— Task prompt —
The lines from the beginning of the records below through the one holding "#1 scale from (149, 271) to (529, 609)" are to be copied exactly; leave the pictures out.

Stored records:

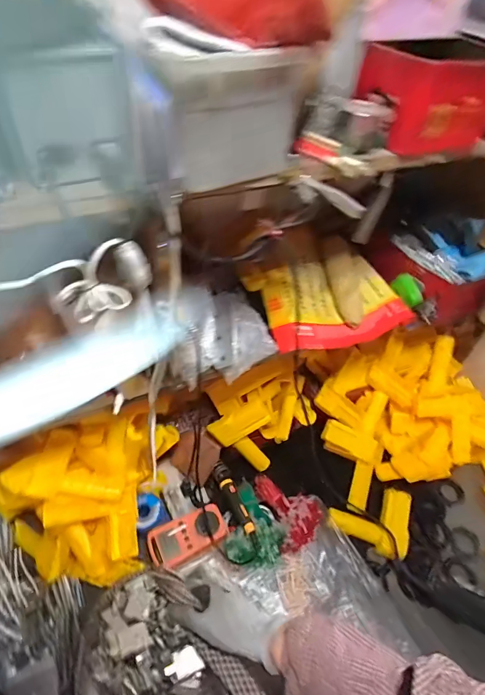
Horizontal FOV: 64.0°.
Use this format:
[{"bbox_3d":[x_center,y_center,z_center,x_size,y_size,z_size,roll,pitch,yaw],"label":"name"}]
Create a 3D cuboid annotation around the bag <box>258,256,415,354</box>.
[{"bbox_3d":[0.147,-0.089,0.666,0.228,0.067,0.174,-10,51,-13],"label":"bag"}]

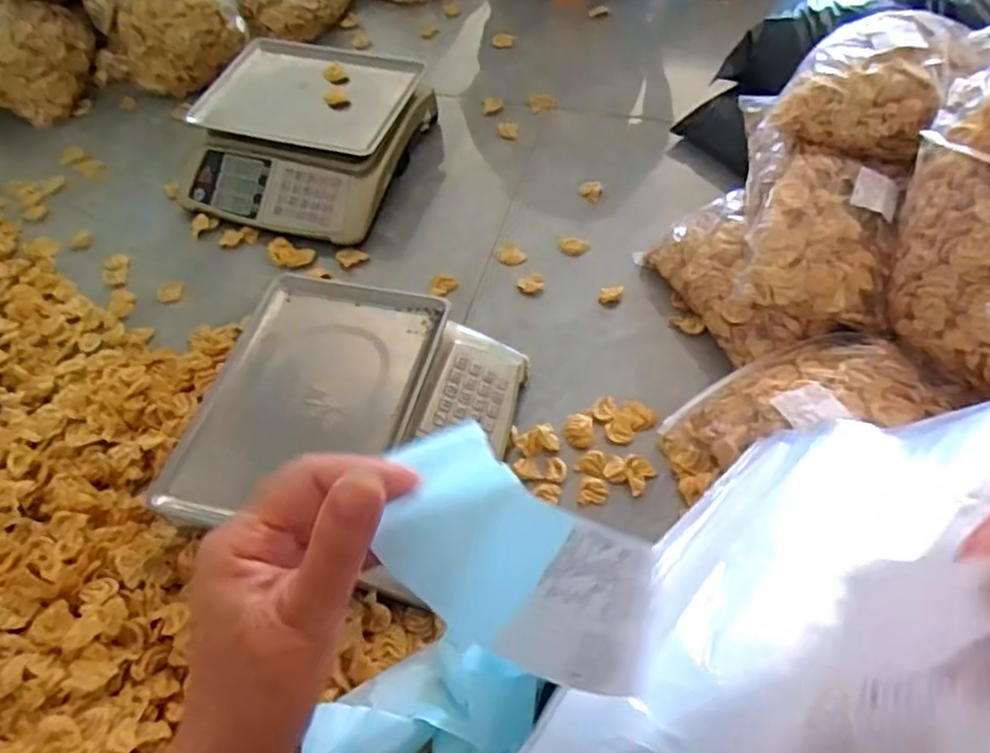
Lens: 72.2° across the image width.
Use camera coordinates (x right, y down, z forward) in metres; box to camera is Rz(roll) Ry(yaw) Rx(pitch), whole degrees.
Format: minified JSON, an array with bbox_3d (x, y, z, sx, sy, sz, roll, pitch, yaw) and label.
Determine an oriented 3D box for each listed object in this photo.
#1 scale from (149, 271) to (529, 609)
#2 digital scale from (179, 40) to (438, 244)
[{"bbox_3d":[-0.164,0.059,0.816,0.340,0.111,0.343,11,59,12],"label":"scale"},{"bbox_3d":[-0.324,-0.398,1.132,0.354,0.104,0.339,15,60,14],"label":"digital scale"}]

— Answer section —
Horizontal FOV: 64.0°.
Use this format:
[{"bbox_3d":[x_center,y_center,z_center,x_size,y_size,z_size,roll,pitch,yaw],"label":"name"}]
Create a 3D cuboid annotation around the bag <box>258,256,415,354</box>.
[{"bbox_3d":[0.147,-0.089,0.666,0.228,0.067,0.174,-10,51,-13],"label":"bag"}]

Lens: 72.2° across the image width.
Use camera coordinates (x right, y down, z forward) in metres; box to camera is Rz(roll) Ry(yaw) Rx(pitch), whole degrees.
Format: minified JSON, an array with bbox_3d (x, y, z, sx, sy, sz, roll, pitch, yaw) and label.
Determine an oriented 3D box for each listed object in this photo.
#1 scale from (149, 271) to (529, 609)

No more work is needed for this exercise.